Source passage:
┏━━
In [C.22], we study how to exploit spectral reuse in resource allocation in an IEEE 802.16 mesh network, which includes routing tree construction, bandwidth

allocation, time-slot assignment, and bandwidth guarantee of real-time flows to meet the need of wide-range broadband wireless access at low cost. The proposed spectral reuse framework covers bandwidth allocation at the application layer, routing tree construction and resource sharing at the MAC layer, and channel reuse at the physical layer. To the best of our knowledge, this is the first work which formally quantifies spectral reuse in IEEE 802.16 mesh networks and which exploits spectral efficiency under an integrated framework.

About the access technologies on cellar networks, we have developed an adaptive mechanism for soft handover in OVSF WCDMA systems in [C.47]. We are the first group to identify the importance of managing OVSF codes in WCDMA systems, which has significant impact on the utilization of the system. Several strategies, such as leftmost and crowded-first schemes, were proposed. [C.52] [C.53]. These works have been used and cited by several other researchers. As the General Packet Radio Service (GPRS) network begins to provide such as ”push-to-talk” (PTT) service, delay-sensitive packets should be given higher priority in transmission. In [C.21], we study two channel allocation schemes that implement priority queues for priority packets in the GPRS network: Bitmap Channel Allocation (BCA) and Uplink State Flag Channel Allocation (USFCA). Our study shows that the transmission delay of priority packets in the GPRS network can be better guaranteed using USFCA. We have also analyzed performance of multi-piconet Bluetooth networks. New analytical methodologies were developed, which can more accurately predict Bluetooth network performance [C.49]. In [C.15] and [C.70] we proposed original overflow control schemes for UMTS high speed downlink packet access. We are the first research team to identify and attack this problem. In order to handle the roaming problem in heterogeneous access technologies, we have proposed a mobility support for mobile host roaming between WLAN and GPRS networks via a handoff decision model to reduce the latency [C.39].
┗━━
Dataset entries:
┏━━
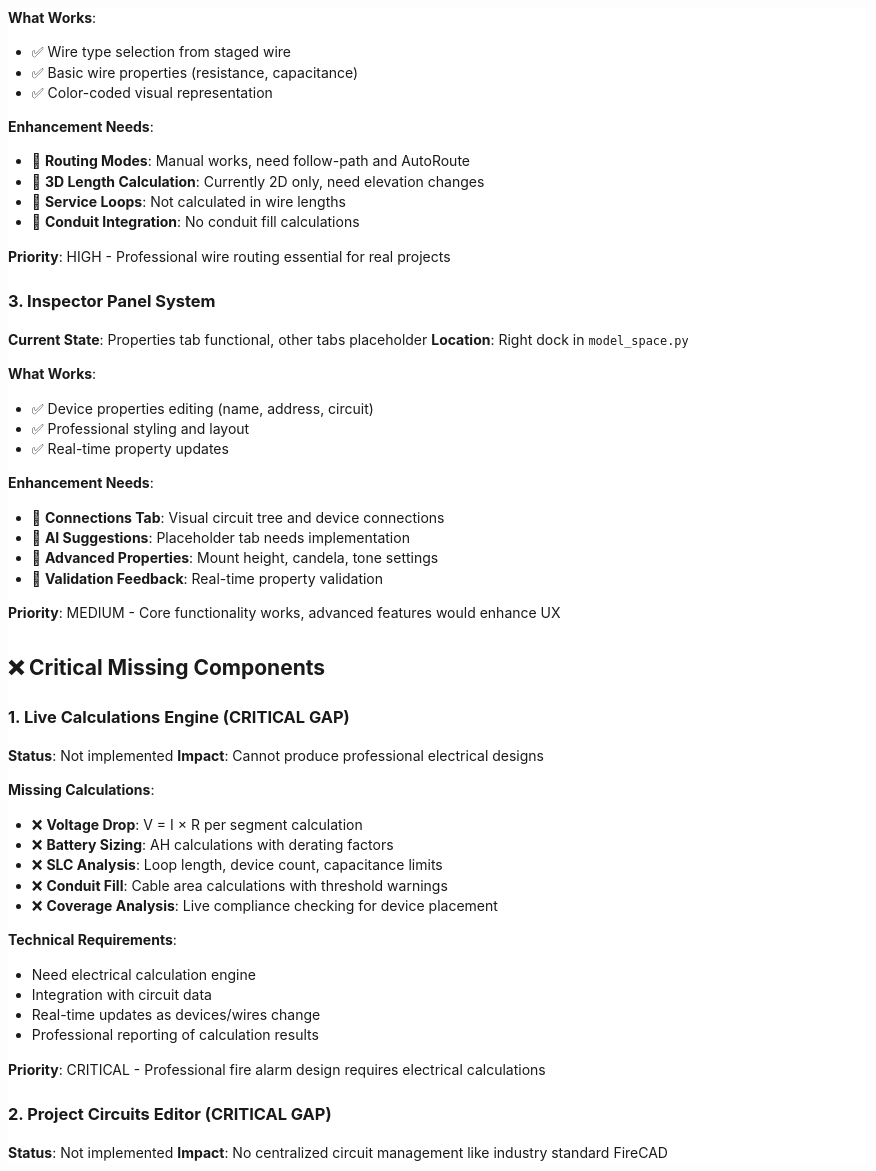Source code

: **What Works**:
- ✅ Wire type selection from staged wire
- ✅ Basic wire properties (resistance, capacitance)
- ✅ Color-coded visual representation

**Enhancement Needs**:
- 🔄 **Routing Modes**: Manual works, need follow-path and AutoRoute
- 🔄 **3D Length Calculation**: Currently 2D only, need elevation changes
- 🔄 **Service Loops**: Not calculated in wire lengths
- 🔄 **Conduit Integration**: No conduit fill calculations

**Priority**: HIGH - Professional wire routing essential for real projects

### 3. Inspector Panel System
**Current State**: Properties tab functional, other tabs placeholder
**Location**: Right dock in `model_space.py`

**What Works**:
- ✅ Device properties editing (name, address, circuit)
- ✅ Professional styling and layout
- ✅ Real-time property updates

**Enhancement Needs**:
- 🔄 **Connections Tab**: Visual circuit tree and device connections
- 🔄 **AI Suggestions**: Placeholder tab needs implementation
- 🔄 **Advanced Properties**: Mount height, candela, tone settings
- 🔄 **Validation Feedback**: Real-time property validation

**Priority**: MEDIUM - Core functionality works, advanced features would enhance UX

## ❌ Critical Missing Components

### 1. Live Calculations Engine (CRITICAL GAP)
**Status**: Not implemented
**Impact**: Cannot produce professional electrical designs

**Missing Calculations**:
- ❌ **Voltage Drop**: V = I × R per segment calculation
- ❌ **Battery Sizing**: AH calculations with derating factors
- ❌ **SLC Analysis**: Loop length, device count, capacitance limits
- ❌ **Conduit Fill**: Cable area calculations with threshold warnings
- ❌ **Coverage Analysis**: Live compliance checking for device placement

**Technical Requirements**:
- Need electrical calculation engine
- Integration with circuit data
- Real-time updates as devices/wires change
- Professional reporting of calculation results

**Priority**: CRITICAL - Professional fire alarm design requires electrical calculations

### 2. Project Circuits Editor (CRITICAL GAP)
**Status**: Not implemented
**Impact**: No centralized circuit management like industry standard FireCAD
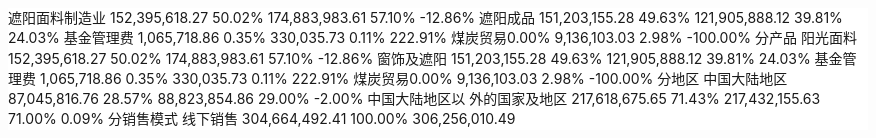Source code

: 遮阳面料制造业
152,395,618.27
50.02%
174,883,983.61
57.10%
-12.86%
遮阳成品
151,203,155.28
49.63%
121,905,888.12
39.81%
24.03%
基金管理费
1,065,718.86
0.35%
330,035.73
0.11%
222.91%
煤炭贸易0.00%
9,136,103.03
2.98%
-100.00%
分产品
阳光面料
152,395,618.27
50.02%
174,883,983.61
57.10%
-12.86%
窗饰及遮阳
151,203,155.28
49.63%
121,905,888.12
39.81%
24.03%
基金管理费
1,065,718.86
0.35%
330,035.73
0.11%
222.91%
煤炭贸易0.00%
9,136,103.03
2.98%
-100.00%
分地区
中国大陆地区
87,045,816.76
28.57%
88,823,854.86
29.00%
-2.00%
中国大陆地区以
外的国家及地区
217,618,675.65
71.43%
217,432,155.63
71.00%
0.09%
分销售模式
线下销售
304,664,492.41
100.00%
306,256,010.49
┗━━
The task: In the wireless access research summary, which channel allocation scheme better guarantees the transmission delay of priority packets in the GPRS network? The listing is not needed for this exercise.

Reply to the exercise: Uplink State Flag Channel Allocation (USFCA).